### WHAT IS BEING ASKED
The records that follow are to be repeated without alteration.

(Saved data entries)
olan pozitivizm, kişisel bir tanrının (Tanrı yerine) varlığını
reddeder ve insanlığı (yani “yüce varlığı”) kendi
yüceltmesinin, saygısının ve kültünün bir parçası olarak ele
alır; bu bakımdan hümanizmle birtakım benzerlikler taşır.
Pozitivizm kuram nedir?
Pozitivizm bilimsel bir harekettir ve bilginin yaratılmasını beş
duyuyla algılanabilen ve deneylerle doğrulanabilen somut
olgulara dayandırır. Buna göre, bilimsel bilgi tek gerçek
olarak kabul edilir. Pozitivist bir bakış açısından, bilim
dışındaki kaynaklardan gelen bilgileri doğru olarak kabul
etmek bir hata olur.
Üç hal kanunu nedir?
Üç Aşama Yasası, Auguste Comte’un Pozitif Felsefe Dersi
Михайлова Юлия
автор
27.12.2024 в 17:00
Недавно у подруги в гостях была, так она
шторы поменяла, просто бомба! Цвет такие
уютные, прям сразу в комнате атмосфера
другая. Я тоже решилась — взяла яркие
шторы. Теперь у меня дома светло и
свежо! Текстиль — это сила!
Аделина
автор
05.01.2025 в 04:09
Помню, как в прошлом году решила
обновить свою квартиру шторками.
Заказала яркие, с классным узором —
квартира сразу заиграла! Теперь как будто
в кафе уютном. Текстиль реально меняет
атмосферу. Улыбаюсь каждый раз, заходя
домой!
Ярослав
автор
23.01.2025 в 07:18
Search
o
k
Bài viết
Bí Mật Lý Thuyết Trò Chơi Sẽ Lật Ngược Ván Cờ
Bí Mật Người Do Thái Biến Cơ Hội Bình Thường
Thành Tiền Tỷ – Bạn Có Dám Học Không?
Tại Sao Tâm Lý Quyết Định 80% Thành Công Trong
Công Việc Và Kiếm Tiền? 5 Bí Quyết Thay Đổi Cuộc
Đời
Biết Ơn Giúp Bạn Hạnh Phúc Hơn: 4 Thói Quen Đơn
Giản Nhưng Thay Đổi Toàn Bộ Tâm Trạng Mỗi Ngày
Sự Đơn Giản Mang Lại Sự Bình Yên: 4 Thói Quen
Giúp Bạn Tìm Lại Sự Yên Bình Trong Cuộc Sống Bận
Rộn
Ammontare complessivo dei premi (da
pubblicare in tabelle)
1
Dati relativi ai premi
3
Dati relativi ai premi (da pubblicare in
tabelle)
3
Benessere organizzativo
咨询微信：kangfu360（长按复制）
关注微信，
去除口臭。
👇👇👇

### THE ANSWER
olan pozitivizm, kişisel bir tanrının (Tanrı yerine) varlığını
reddeder ve insanlığı (yani “yüce varlığı”) kendi
yüceltmesinin, saygısının ve kültünün bir parçası olarak ele
alır; bu bakımdan hümanizmle birtakım benzerlikler taşır.
Pozitivizm kuram nedir?
Pozitivizm bilimsel bir harekettir ve bilginin yaratılmasını beş
duyuyla algılanabilen ve deneylerle doğrulanabilen somut
olgulara dayandırır. Buna göre, bilimsel bilgi tek gerçek
olarak kabul edilir. Pozitivist bir bakış açısından, bilim
dışındaki kaynaklardan gelen bilgileri doğru olarak kabul
etmek bir hata olur.
Üç hal kanunu nedir?
Üç Aşama Yasası, Auguste Comte’un Pozitif Felsefe Dersi
Михайлова Юлия
автор
27.12.2024 в 17:00
Недавно у подруги в гостях была, так она
шторы поменяла, просто бомба! Цвет такие
уютные, прям сразу в комнате атмосфера
другая. Я тоже решилась — взяла яркие
шторы. Теперь у меня дома светло и
свежо! Текстиль — это сила!
Аделина
автор
05.01.2025 в 04:09
Помню, как в прошлом году решила
обновить свою квартиру шторками.
Заказала яркие, с классным узором —
квартира сразу заиграла! Теперь как будто
в кафе уютном. Текстиль реально меняет
атмосферу. Улыбаюсь каждый раз, заходя
домой!
Ярослав
автор
23.01.2025 в 07:18
Search
o
k
Bài viết
Bí Mật Lý Thuyết Trò Chơi Sẽ Lật Ngược Ván Cờ
Bí Mật Người Do Thái Biến Cơ Hội Bình Thường
Thành Tiền Tỷ – Bạn Có Dám Học Không?
Tại Sao Tâm Lý Quyết Định 80% Thành Công Trong
Công Việc Và Kiếm Tiền? 5 Bí Quyết Thay Đổi Cuộc
Đời
Biết Ơn Giúp Bạn Hạnh Phúc Hơn: 4 Thói Quen Đơn
Giản Nhưng Thay Đổi Toàn Bộ Tâm Trạng Mỗi Ngày
Sự Đơn Giản Mang Lại Sự Bình Yên: 4 Thói Quen
Giúp Bạn Tìm Lại Sự Yên Bình Trong Cuộc Sống Bận
Rộn
Ammontare complessivo dei premi (da
pubblicare in tabelle)
1
Dati relativi ai premi
3
Dati relativi ai premi (da pubblicare in
tabelle)
3
Benessere organizzativo
咨询微信：kangfu360（长按复制）
关注微信，
去除口臭。
👇👇👇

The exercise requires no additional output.